Pilger farmer finds selling wind power is no breeze

Jun 17, 2004 - Omaha World-Herald
Author(s): Paul Hammel

PILGER, Neb. -- A farmer hoping to install a wind generator at his place and sell excess power to a local utility says the biggest hurdle he faces is too much regulatory red tape.

Dave Tobias, who lives south of Pilger, said he's had to buy additional liability insurance at $350 a year and add another electric meter at $40 a year.

It took several months to negotiate and sign an agreement with his local power company, Stanton County Public Power, to link up his 100-foot-tall windmill.

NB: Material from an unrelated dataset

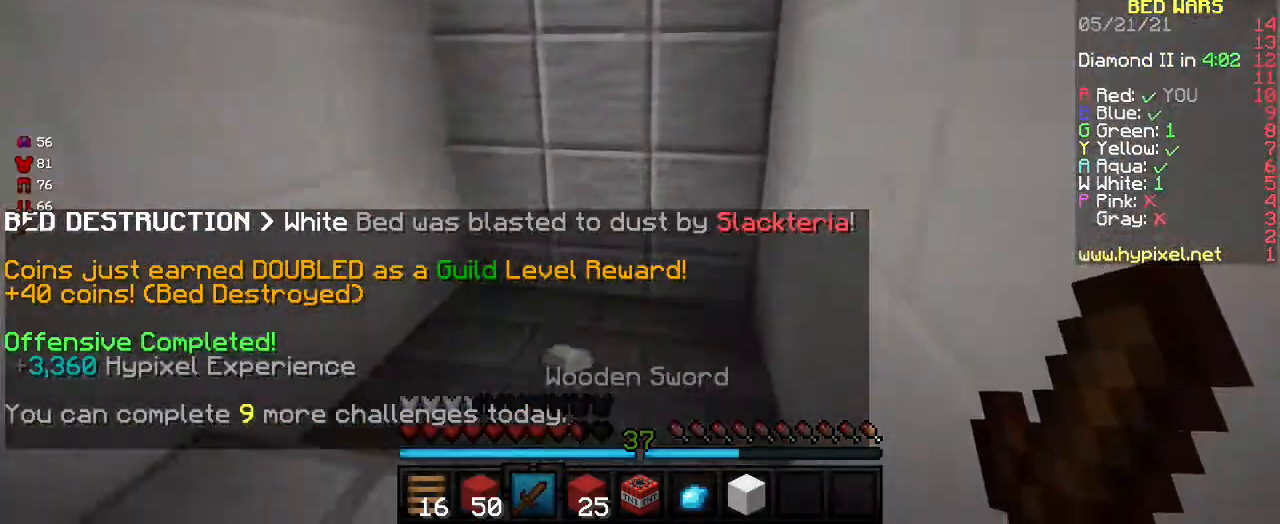
{"keys": ["w"], "mouse": [], "events": []}
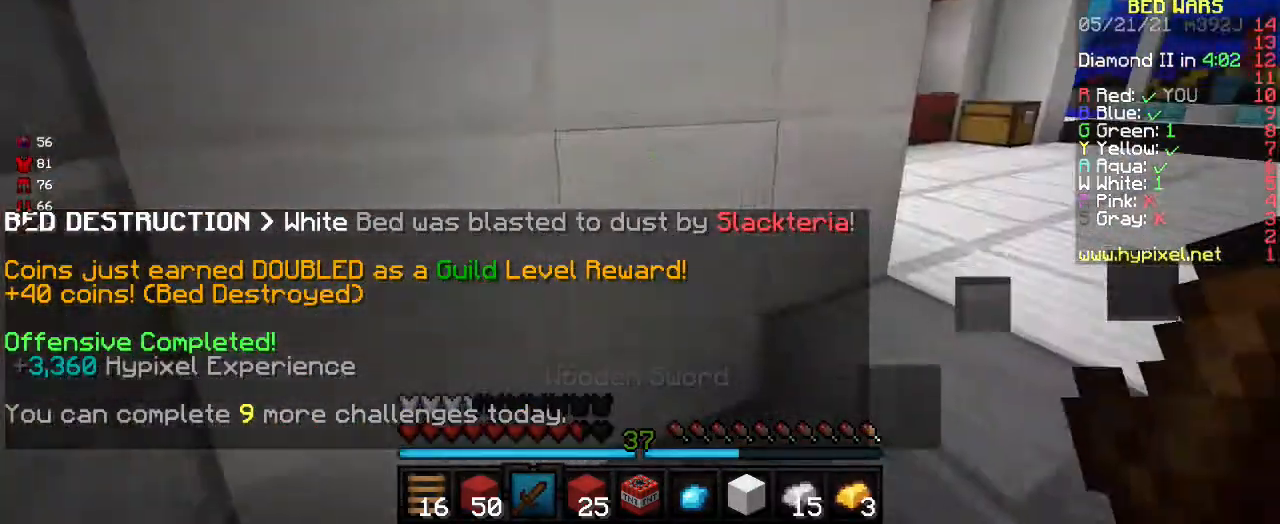
{"keys": ["d", "w"], "mouse": [], "events": [[233, "d", "down"]]}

Plus, Tobias must travel today to Lincoln to obtain approval from the Nebraska Power Review Board, which typically ponders coal-fired power plants 60,000 times larger than Tobias' planned 10-kilowatt wind tower.

"The hassles of it are worse than actually putting the thing up," he said. "It doesn't make sense, because Nebraska is the sixth- windiest state."

Tim Texel, executive director and general counsel of the power review board, said Tobias may have a point.

Texel said statutes governing his board were drawn up in 1963, long before anyone thought farmers might want to generate power from small wind generators.

The rules say that anyone who wants to sell energy needs permission from the power review panel before proceeding.

"We don't have a flexibility to say it's a little (generator), it's not going to make that much difference," Texel said.

Plus, he said, his board must apply the same standards as those for a huge power plant, including determining whether the windmill is the most economical and feasible way to generate energy and ensuring that it does not duplicate existing facilities.

Tobias, who is a distributor of wind generators and also works as a metal fabricator at a plant in Wayne, Neb., was a member of Gov. Mike Johann's task force on wind energy two years ago.

While several private individuals have erected wind generators, Tobias is the first to seek permission to tie his to the state's electric grid so he can sell his excess power.

Tobias obtained a U.S. Department of Agriculture grant that will pay for $10,000 of his $40,000 project. He figures he can cover the remainder over 20 years and reduce his energy costs $100 a month.

Tobias estimates that he'll use 80 percent of the power on his farm and sell the rest.

State Sen. Don Preister of Omaha, who has pushed for wind energy incentives in the Legislature, said he's tried unsuccessfully for five years to win approval of a bill that would pay private generators more money for their power.